Sherman Mentors Defensive Backs
BEAVERTON -- Isaiah Langley was backpedaling on the turf at the Ronaldo Field at the Nike Headquarters on Tuesday afternoon when he noticed the ball sailing toward the receiver he was covering. So Langley, a cornerback from California and an Oregon target in the class of 2015, bolted in and tipped the pass away in the one-on-one drill.
Before Langley could celebrate his nifty play, though, a new mentor met him a quick bit of criticism.
"Hey man, if you want to make minimum wage keep doing that," said Seattle Seahawks cornerback Richard Sherman, who served as a coach at Nike's The Opening. "But as a cornerback in the NFL, you got to catch the ball."
And while the Pro Bowl cornerback leveled his critique, Langley couldn't help but feel tremendous pride. Langley, like many of the nation's other defensive backs at The Opening, took advantage of the opportunity learn from Sherman and Cardinals Tyrann Mathieu on a toasty afternoon in Beaverton.
Former Indianapolis Colts coach Tony Dungy was in attendance at the Nike Headquarters, too, and he spoke to the players in attendance at the end of an afternoon training session.
"It was a pretty cool experience," said Mook Reynolds, a four-star cornerback committed to Virginia Tech. "Guys who coach in the NFL coach the best, guys who play in the NFL play against the best. Getting the insight from them and taking the experience they've earned and giving it to us, I'm pretty sure made me a better player."
Marvell Tell, a four-star safety strongly considering Oregon, said that Mathieu and Sherman were two of his favorite players in the NFL.
"Those are people we all look up to as football players," Tell said.
Mathieu spoke to the defensive backs early in the afternoon during a break in training and Richard Sherman hit the field a bit later — and was especially vocal when he did. The attendees said Sherman was constantly providing tips on footwork and head positioning, and the Super Bowl champion often sprinted onto the field to congratulate cornerbacks who kept receivers from breaking free.
Langley and Reynolds both admired Sherman's passion, and hoped to model their game after the NFL star.
"He's a dawg. He plays with a lot of intensity, a lot of fire," Reynolds said. "I don't talk as much as he does, but he is a great player."
For Langley, who decided to commit to playing cornerback in college instead of wide receiver after his first visit to Oregon, being around players like Sherman and Mathieu make him believe he made the right choice. Sherman's going to be on the cover of the NFL Madden video game this year, and Mathieu was a Heisman Trophy finalist at LSU.
So Langley could glance to the sideline Tuesday afternoon for proof that defensive players can garner praise and make an impact on the field.

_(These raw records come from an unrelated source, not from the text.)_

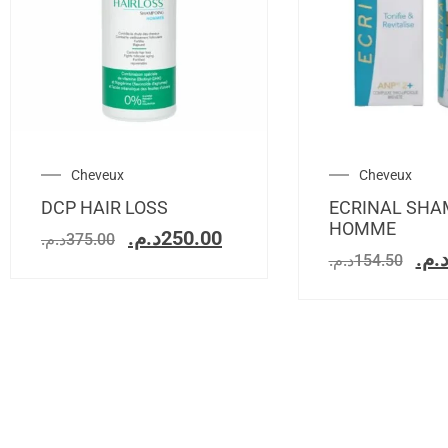
Cheveux
Cheveux
DCP HAIR LOSS
ECRINAL SHA
HOMME
د.م.
250.00
د.م.
375.00
د.م
د.م.
154.50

"Those are just my two favorite players hands down," Langley said. "Sherman was talking to me and coaching me up. It was a wonderful experience."
Tell feels the same way. The Ducks recruit remembered a play Tuesday when he got beat by a receiver and turned his head to try and time the pass coming his way.
Afterward, Sherman told Tell that he did the wrong thing. Instead, Tell should have sprinted to catch up to the receiver and turned to look only after the offensive player did.
Tell said he's a humble, coachable player. If any coach had given him that advice, the California native said he would have listened.
But even so, when Sherman tossed out his opinion, Tell was a touch more focused than usual.
"I know he's in the same spot I want to be in in the future," Tell said. "So I definitely take in his words."